Response: We believe that the absolute quantification of transcripts performed by RNA sequencing does not require following validation of expression and further functional experiments are beyond the scope of this manuscript.

 

 

Reviewer 2

 

This study is considered to have important implication about the roles ZBED1plays in trophoblast differentiation.  However, the authors used only choriocarcinoma cell line BeWo cells. Considering malignant features as choriocarcinoma, it is not necessarily possible to suggest that the biological functions and gene expression showed in this study could be obtained purely from trophoblast features. Validation using normal trophoblast cell line is desirable.

 

Response: We agree with the reviewer that the choice of cell model is associated with limitations to the interpretation of the results, which is the case with any cell model. However, the BeWo cell line model is well validated and used in numerous studies. Validating our data using “normal trophoblast cell lines” would indeed be preferable, but to our knowledge such cell lines is not available. Please see the response to reviewer 1, comment 1 for further details.

Round 2

Reviewer 1 Report

Human trophoblast stem cell models are superior and quite widely used/available since the initial publication (Okae et al.) in late 2017. As a result, it is becoming increasingly difficult to publish results obtained solely from immortalized or choriocarcinoma-derived trophoblast cell lines, such as the BeWo cells used in these studies.

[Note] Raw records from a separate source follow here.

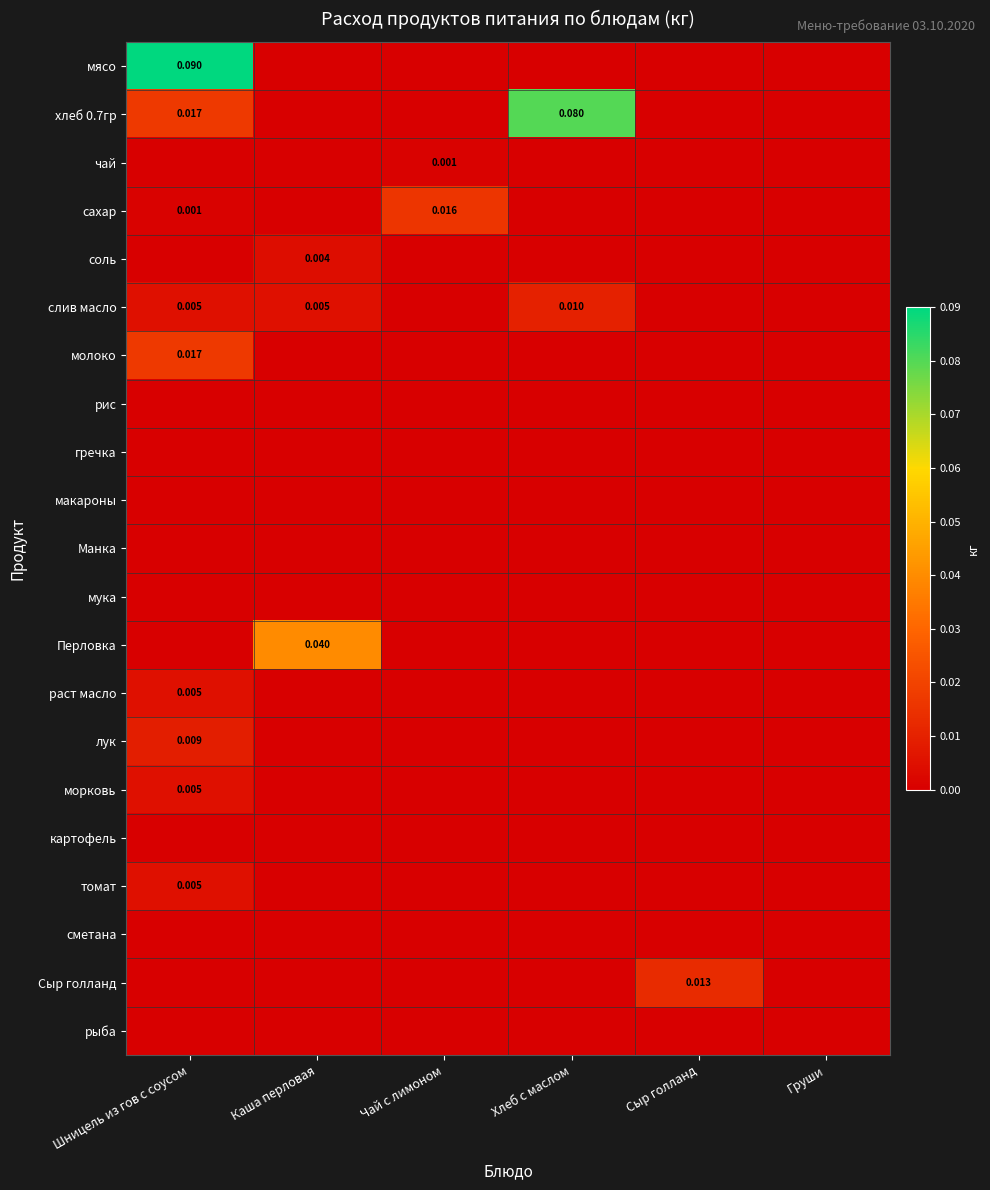

Which series has the widest spread of values?

мясо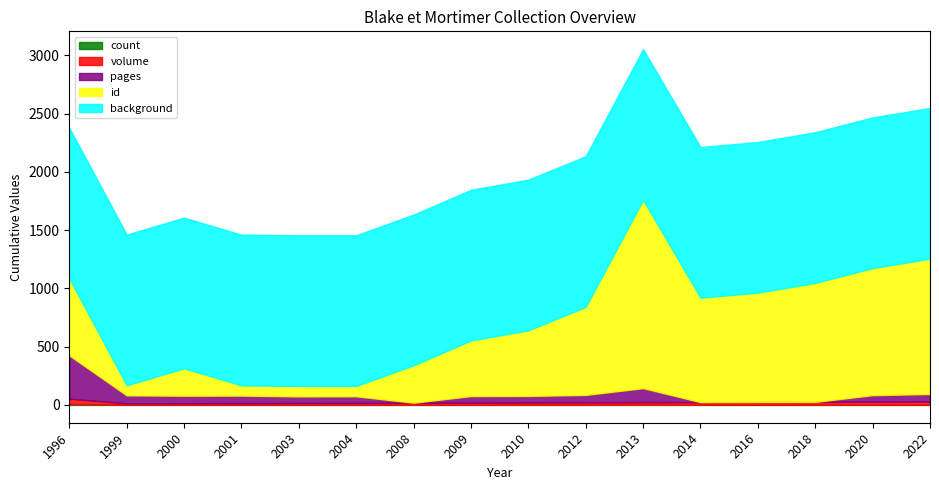

The value of pages at 2022 is 64. True or false?

True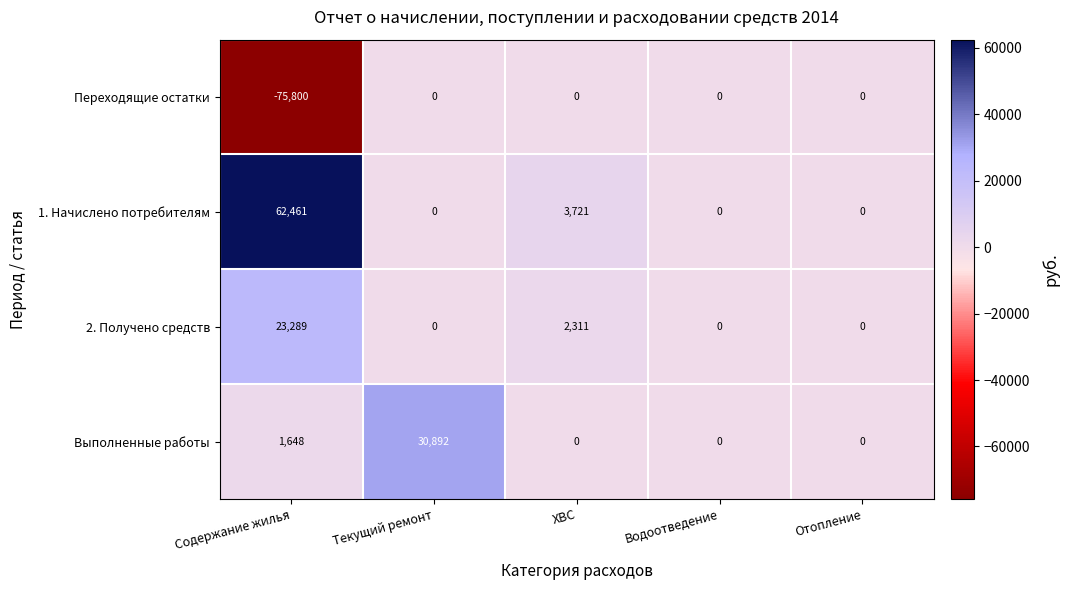

What is the sum of all Переходящие остатки values?

-75800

Reviewer 2 shared the same concern. To try to address this signifiant shortcoming, I recommended that the authors provide some commentary in their discussion acknowledging the limitations of the model they utilized for these studies. 

 

Reviewer 2 Report

As authors commented, BeWo cell have been well investigated and many works were reported using this cell line indeed.  I agree the idea using BeWo cells to investigate the role of ZBED1 in trophoblast cell as a first step.  However, previously one of the main reason why this cell line chosen was the difficulty of getting stable primary trophoblast cells and nowadays it become possible to use or obtain stable normal trophoblast from its stem cell. So, I agree accepting this article in anticipation of authors’ next work using normal trophoblasts for getting closer to the truth.